Apparently that is what God wanted to hear. A few months later I decided to look again, and instantly I found my grandmother, but I didn't get my hopes up yet it was disconnected the last time I found her number. But it was her!!! She was living in San Antonio! WOW! What kills me is that we lived there for a year and at the time I still was looking. I lived in the same town as my grandma for a year and didn't even know it.
Unfortunately she had no idea where my mother was either she had not heard from her in 2 years. But I was so thankful to have found my Mammaw (as she likes to be called) I was satisfied with that to have some kind of connection. I stopped looking and just thanked God for the gift on finding her. I started to call her every couple weeks and I sent her some pictures of my kids (I was pregnant with number 3 at the time)and she sent me some pictures of my mother that I had not seen before.

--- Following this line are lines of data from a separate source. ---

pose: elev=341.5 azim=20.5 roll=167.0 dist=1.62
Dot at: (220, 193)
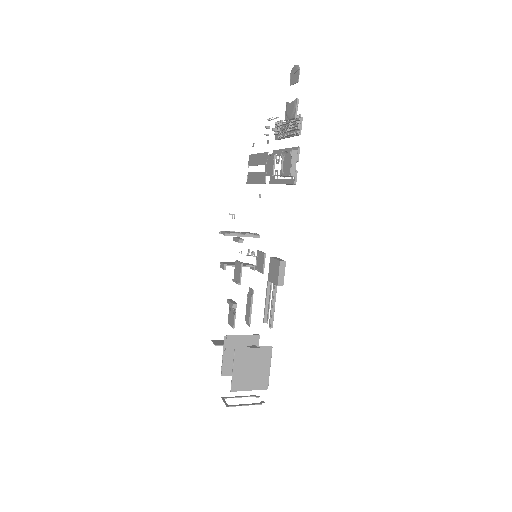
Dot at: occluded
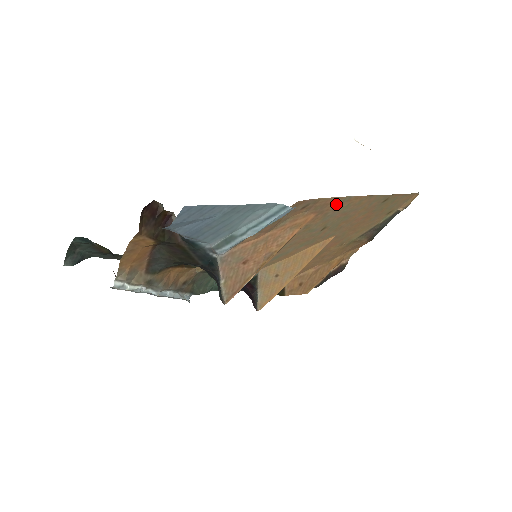
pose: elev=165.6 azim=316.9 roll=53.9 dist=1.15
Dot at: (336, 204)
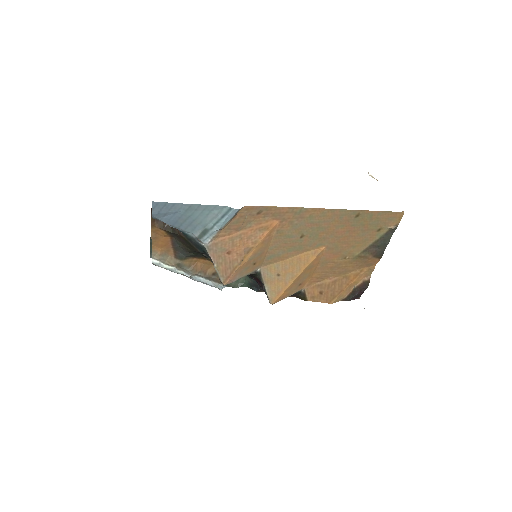
Dot at: (295, 214)
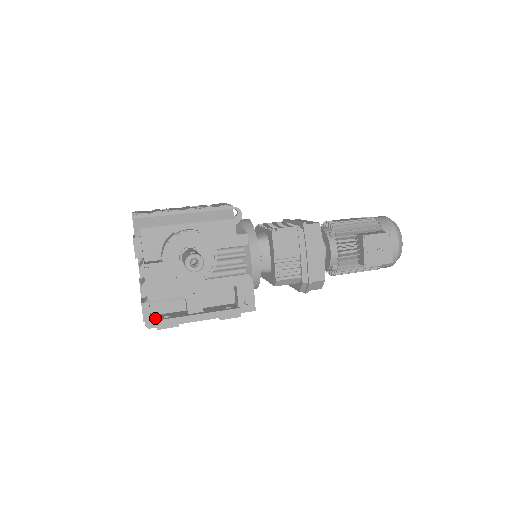
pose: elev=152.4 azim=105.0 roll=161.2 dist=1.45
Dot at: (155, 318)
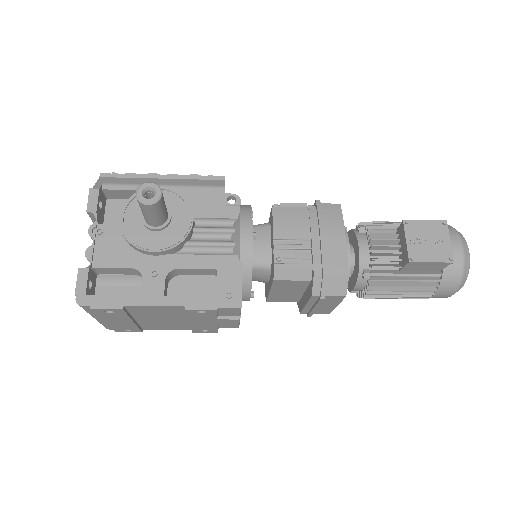
Dot at: occluded
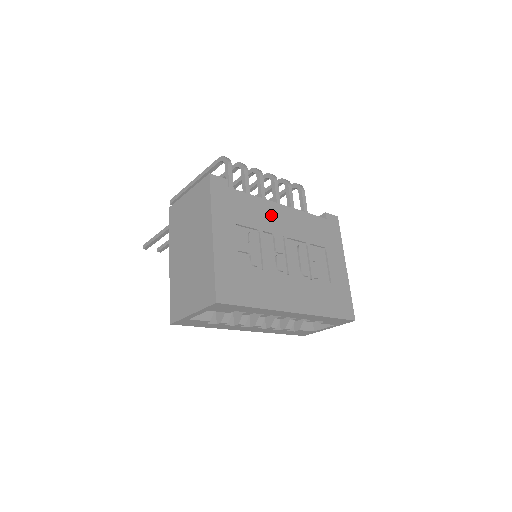
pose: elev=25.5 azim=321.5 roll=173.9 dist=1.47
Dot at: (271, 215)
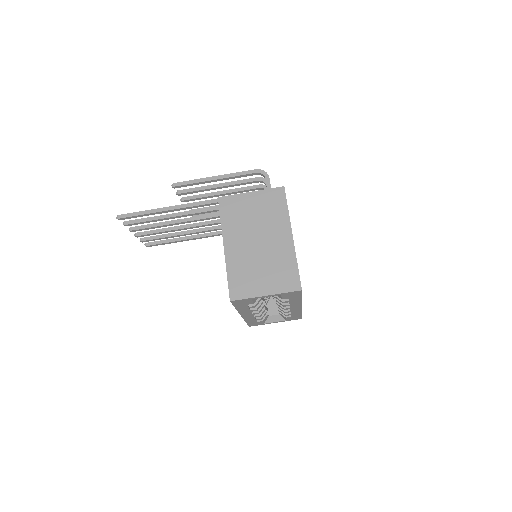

Well the army called again for us to move AGAIN! this time to Ft Campbell. I was hopping to have at least one of my kids born in Texas but oh well. So off we move to Tennessee. I still kept in touch with my Mammaw and made sure to give her our new number when we got there just in case she heard from my mother.
In January (before my baby was due in February) the phone rang.
I answered: "Hello"
voice : "Cheri is that you?" (she was crying)
it took me a minute to realize who it was
I answered : "yes, is this....?"
My mind was racing, I couldn't even think what to call her or what to say.
she said : "Its your momma, baby"
at that point we both started crying!
We talked for a while before I had to pick up my kids from school. I was in shock I couldn't the years of searching were over! After I hung up from her I called my parents, my sister, and everyone else who would want to know because they all knew my story. We were all so excited!
It will be 2 years in January since I first reconnected with my mother. I have been to see her several times. I have had a chance to meet my little sister and brother. Come to find out my brother is also in the army! I guess it is in my blood.
I am so thankful for this chance to get to know the family I never had a chance to know. But as I get to know them more I am also unbelievably thankful for the fact that God spared me from so much by allowing me to be raised the way I was. It amazes me to look back on my life and see what all God has given me even though I don't deserve it.